You’ve been good and kept your heirloom out of direct sunlight and safe from dirt and chemicals by storing it in an acid-free box, but humidity still haunts you. Since most of us can’t seal off a room to store our antiques and keep them stable, they will likely experience the highs and lows of humidity that comes with the changing seasons. To combat the wear environmental fluctuations will cause over time, consider this simple fix: desiccant packets. Save those little silica gel packets you get with new shoes, medicines, and other purchases and store them with your items. They will absorb excess moisture (up to 40% of their own weight) and can be used to keep items dry when you pack them away. When the packets start to lose their effectiveness, some claim you can heat them on a cookie sheet in the oven at 100 degrees for one hour to recharge them for repeated use.
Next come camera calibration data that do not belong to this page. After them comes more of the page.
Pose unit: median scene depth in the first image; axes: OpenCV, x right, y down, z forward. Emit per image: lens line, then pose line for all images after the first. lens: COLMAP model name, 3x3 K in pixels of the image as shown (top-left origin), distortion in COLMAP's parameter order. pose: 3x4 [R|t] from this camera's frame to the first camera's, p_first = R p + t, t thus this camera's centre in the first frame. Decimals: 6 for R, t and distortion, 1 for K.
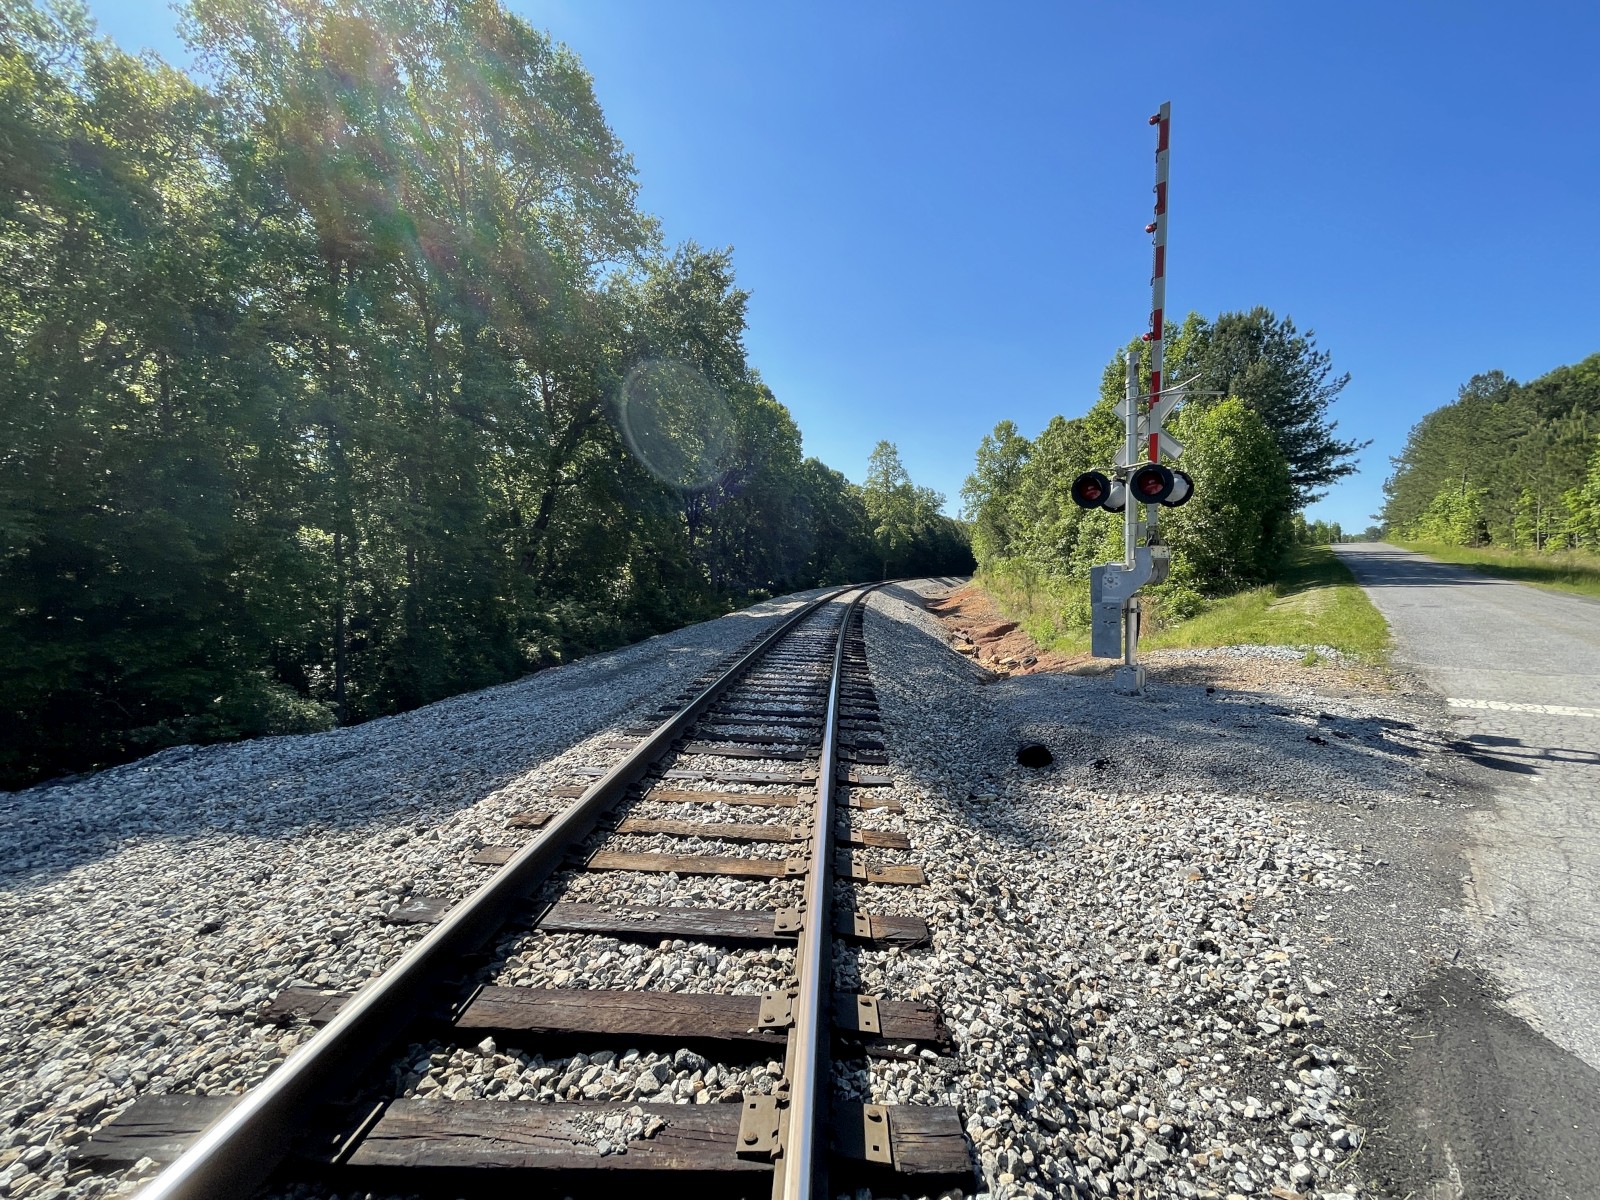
lens RADIAL K [[648.2, 0, 804.9], [0, 648.2, 595.0], [0, 0, 1]] dist [-0.001487, -0.000049]
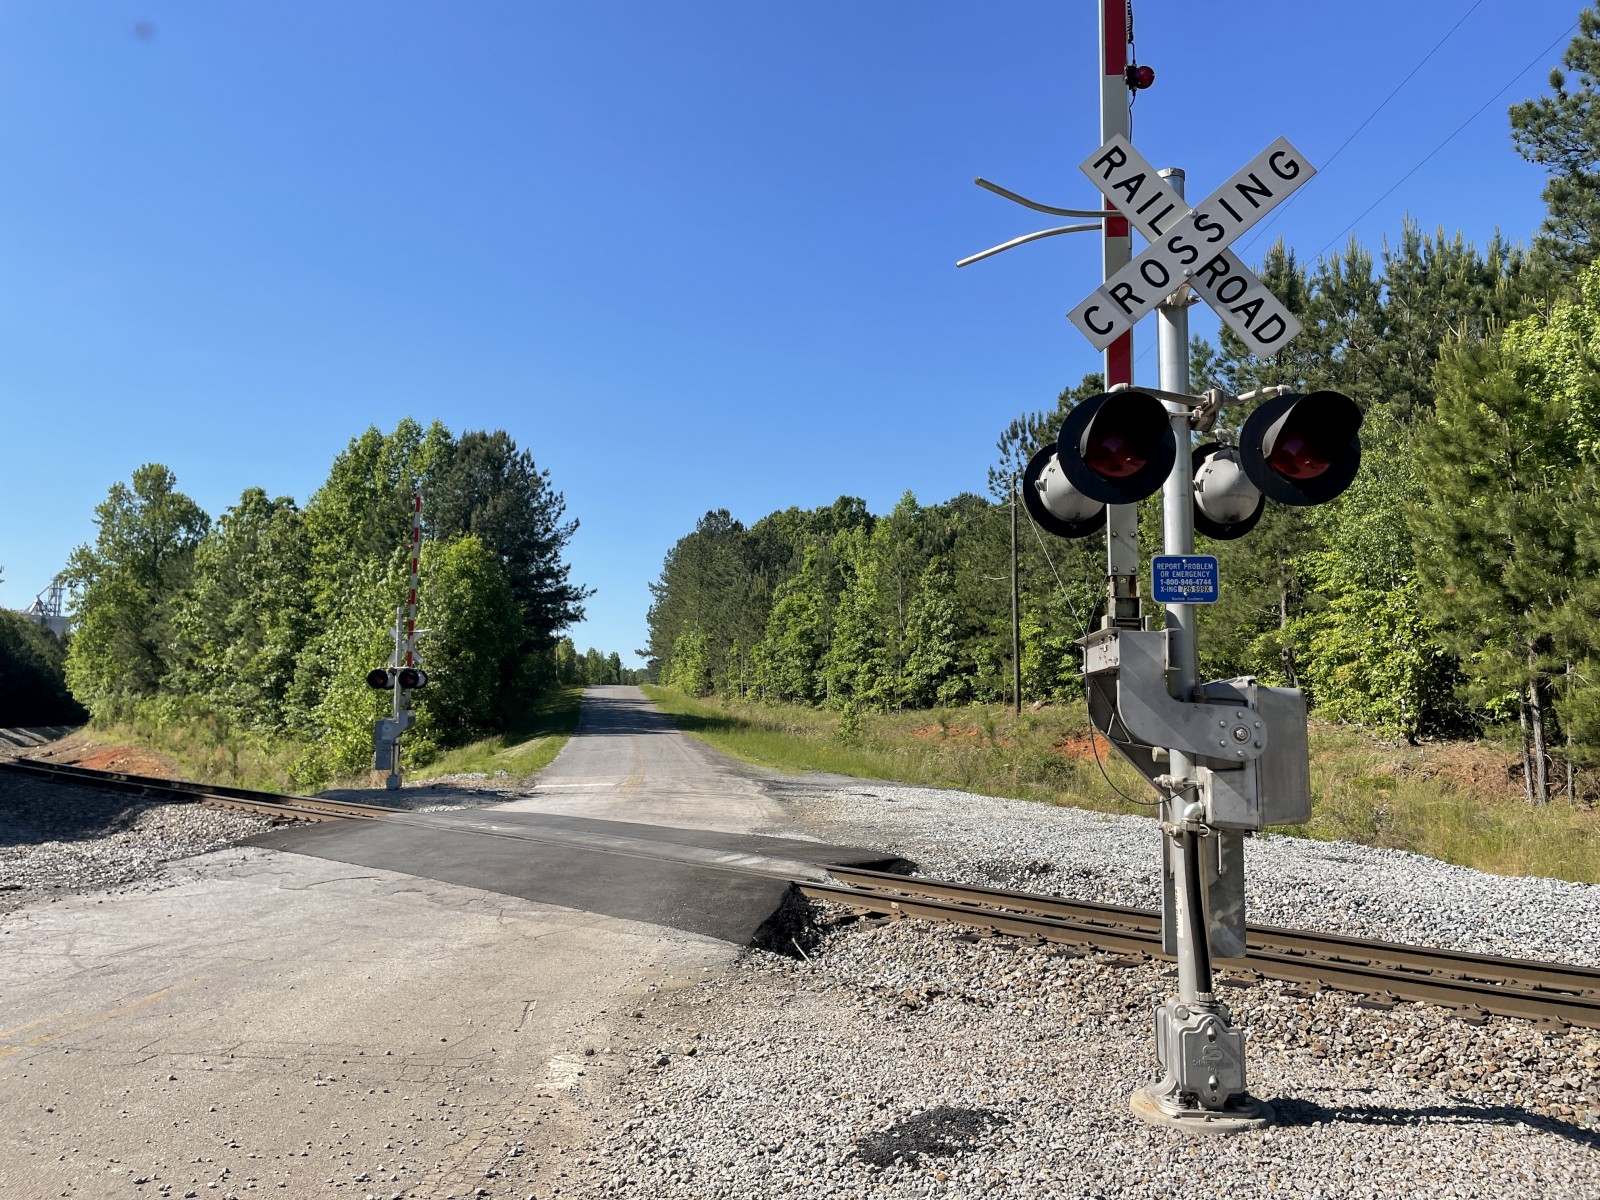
lens RADIAL K [[1216.0, 0, 783.4], [0, 1216.0, 592.7], [0, 0, 1]] dist [0.087808, -0.115500]
pose [[0.685331, 0.083603, 0.723417, -0.263682], [0.016536, 0.991346, -0.130232, 0.014006], [-0.728044, 0.101214, 0.678017, -0.448384]]
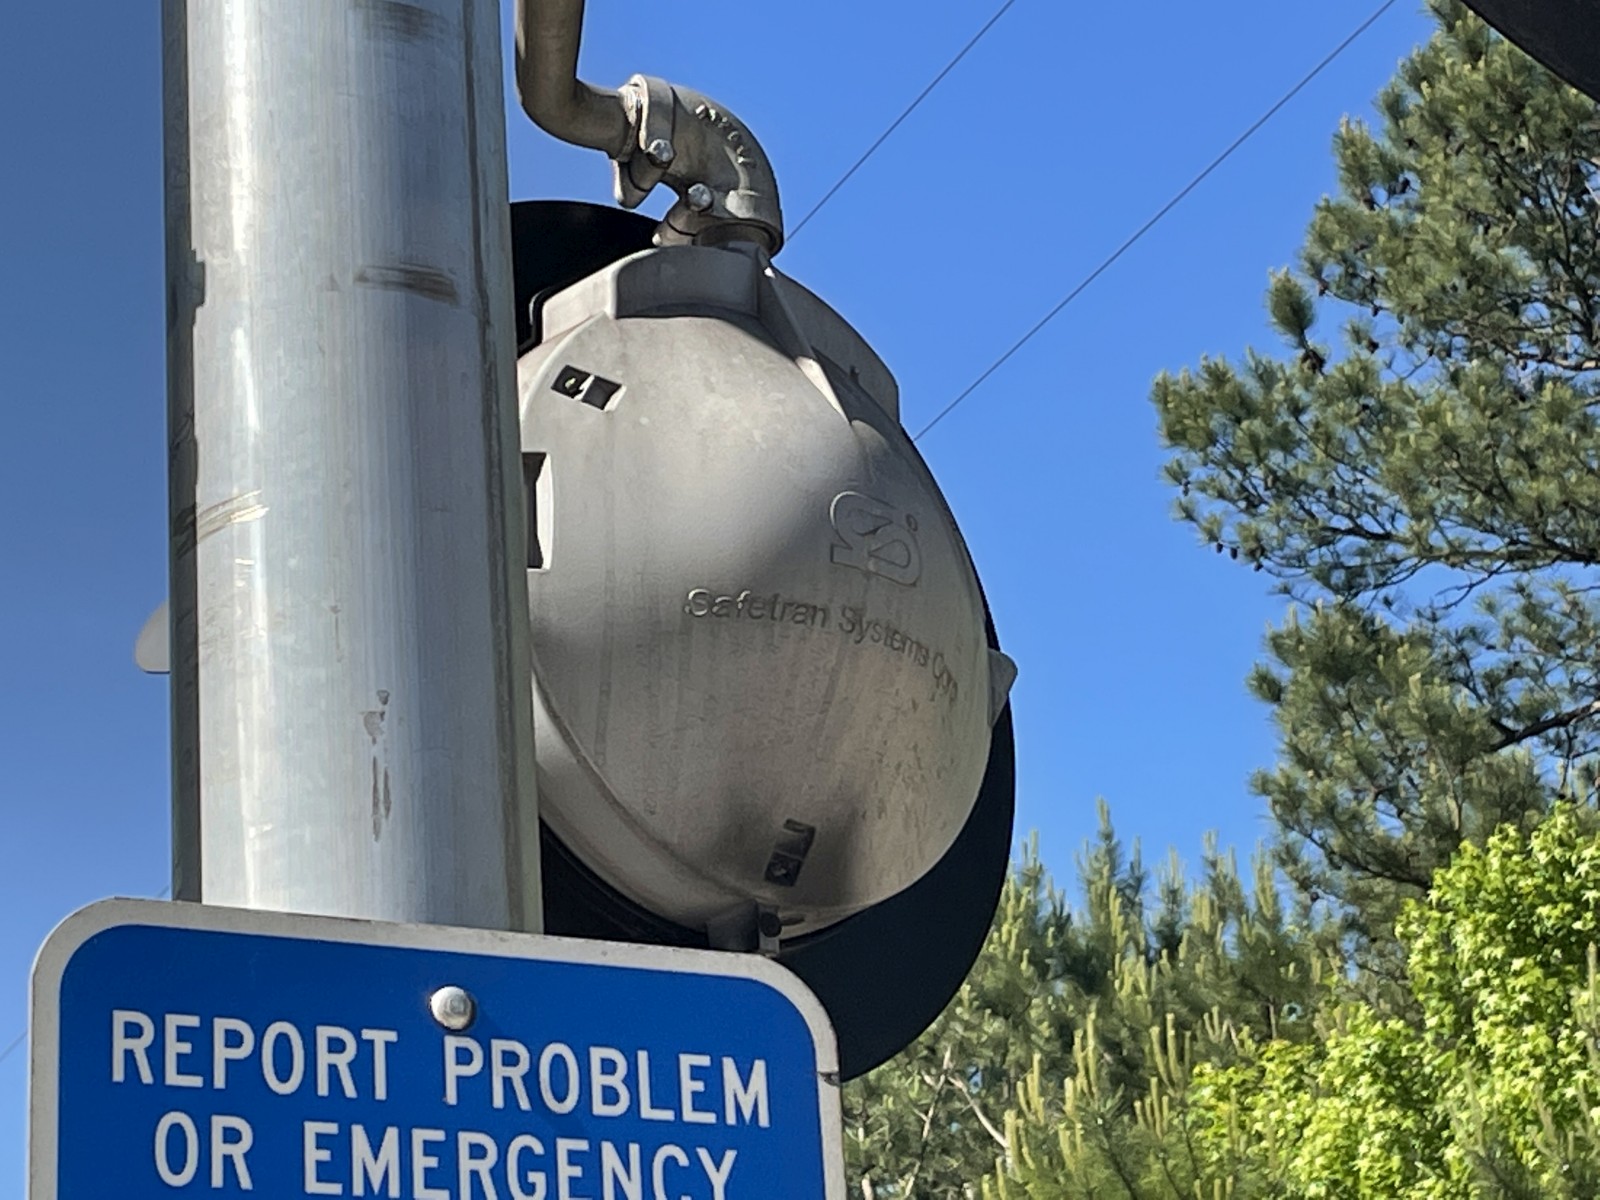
lens RADIAL K [[4345.2, 0, 801.8], [0, 4345.2, 599.4], [0, 0, 1]] dist [0.272393, -1.336854]
pose [[0.283485, 0.385047, 0.878280, -0.174446], [0.099541, 0.899089, -0.426299, 0.007295], [-0.953796, 0.208274, 0.216551, -0.403580]]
They also can be lifesavers if your technology gets wet!

Saving the Silver

You likely know what tarnished silver looks like but did you know that if left untreated, the chemicals that cause tarnishing can become etched in the surface of your piece? Silver is one of our more sensitive heirlooms and needs to be kept clean of salt, grease, water/high humidity, dusts, and sulfur compounds in the air. Car exhausts, rubber products, cigarette smoke, and other pollutants give off hydrogen sulfide, which will gradually discolor your silver. Formaldehyde from wood and proteins from silk, wool, felt, and leather are also damaging, so now what? To protect your silver, store it with sulfur-absorbing materials like activated charcoal cloths, or use stable materials like cotton to wrap it. Metal shelves are also superior to wood shelves, and the same humidity rules apply.

worm damaged wood
Look out for bugs! These tracks are left by the powderpost beetle, and if left untreated, can get out of control and ruin your objects. Professionals may recommend removing oxygen, freeze treatments, or fumigation, but be specific about your concerns to help the professionals choose the right course of action.
photo: Bernacki & Associates.

History and Pest Management?

We’ve covered temperature, acids, humidity, light, and finicky metals, but what about living threats? Unruly hand placement aside, we’re talking about pests. Historic New England is a pioneer in linking pest management and typical collections management strategies. They have started to implement experimental initiatives like pheromone trap monitoring to identify which pests are causing problems and to target where to treat them, as well as using insecticide mosquito netting as a physical barrier around objects. Private citizens and museums canalso utilize their “Bubble,” a controlled atmosphere treatment that isolates your items (and lots of carbon dioxide gas) in a plastic bubble, which safely kills any and all stages of insects living inside without damaging your valuables since there is no fluctuation of temperature or humidity. If you suspect insect infestation, signs include insect bodies, molts, dropping, holes or tunnels, and webbing. Historic New England’s solution is one of the most antique and environmentally-friendly options, but chemical solutions are available as well.